El pasado fin de semana estuve en el Festival de Cine de San Sebastián, un evento al que he acudido cada año, pero al que en realidad no he ido nunca. Siempre he estado presente bajo la urgencia de compromisos más o menos confesables, jamás he disfrutado del festival en sí, de las películas. De hecho, sólo he visto una película en toda mi vida perteneciente a la programación del festival, y fue uno de los momentos más bajos en mi currículum como espectador, en el 2000: Tras una inoportuna borrachera mañanera de vino de coco en porrón corrimos para ver Tigre y Dragón en la primera sesión de la tarde. No sólo la pillamos empezada, no sólo me dormí durante más de la mitad del metraje, además acabé vomitando hacia la butaca de al lado, sobre los pies de Aránzazu Calleja, por aquel entonces novia de Borja Cobeaga.
Todavía no he visto ni Gordos, ni Distrito 9, ni UP, háganse a la idea, y la única manera de ver Inglorious Basterds fue colándome una mañana en un pase de prensa lleno de críticos y periodisas, lo que para un director es toda una incursión en la Francia ocupada.
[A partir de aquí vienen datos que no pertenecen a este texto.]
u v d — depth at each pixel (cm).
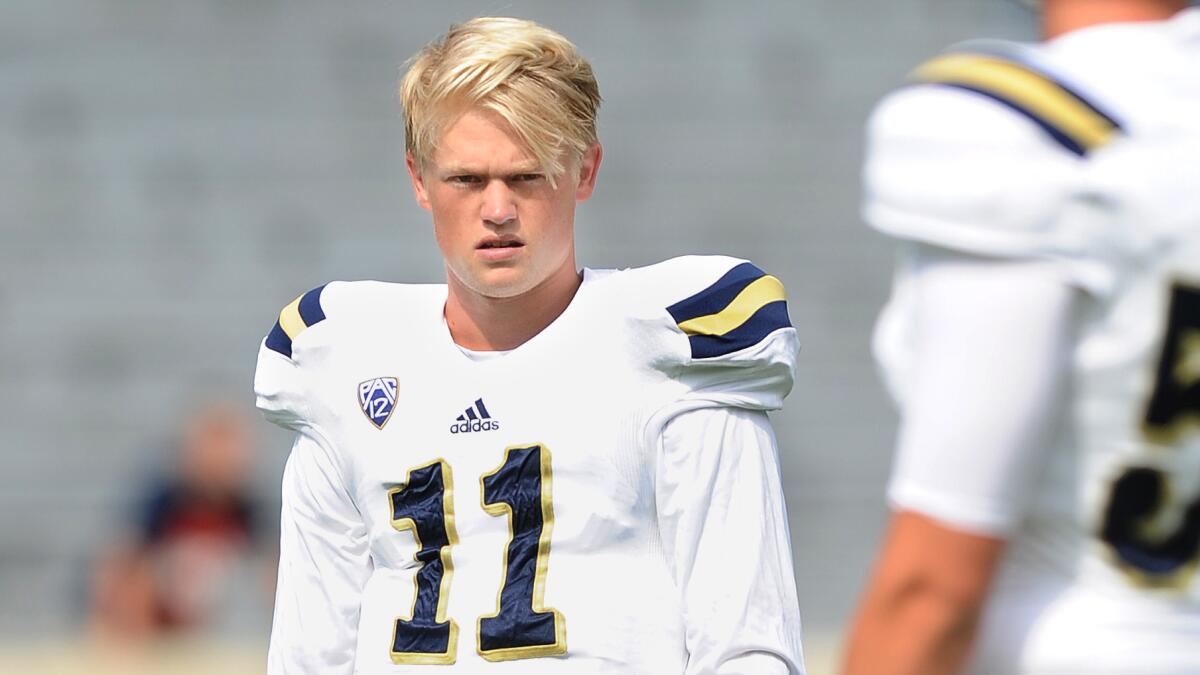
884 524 4959
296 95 5544
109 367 5181
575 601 907
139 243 5347
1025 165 835
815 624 4212
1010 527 838
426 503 939
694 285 934
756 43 5641
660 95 5575
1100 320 834
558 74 912
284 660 992
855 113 5594
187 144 5466
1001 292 834
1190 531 849
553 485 920
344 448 973
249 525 3947
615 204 5438
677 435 920
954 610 836
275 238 5397
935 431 838
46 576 4806
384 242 5419
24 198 5375
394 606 940
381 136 5512
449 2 5650
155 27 5566
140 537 3941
No me lo creía cuando me advertían hace tiempo: Hacer cine, o planear hacerlo, puede arruinarte como espectador.
En cuestión de minutos vuelvo a Austin, al Fantastic Fest, mi personal Arcadia como consumidor de películas. Al margen de estrategias o citas, voy a ver películas, las más posibles. Incluso el año que disfruté de un tour por festivales internacionales con mi largo bajo el brazo, reconocí en el Álamo la programación más salvaje y estimulante de todas. Aunque tengo deberes pendientes (si todo saliese bien estaría rodando en primavera) intentaré echar el freno y remontar mi capacidad de disfrute. Que santísima falta me hace. Prometo contarles lo que vaya pasando. Echen un vistazo a la carta y prohíbanme algo.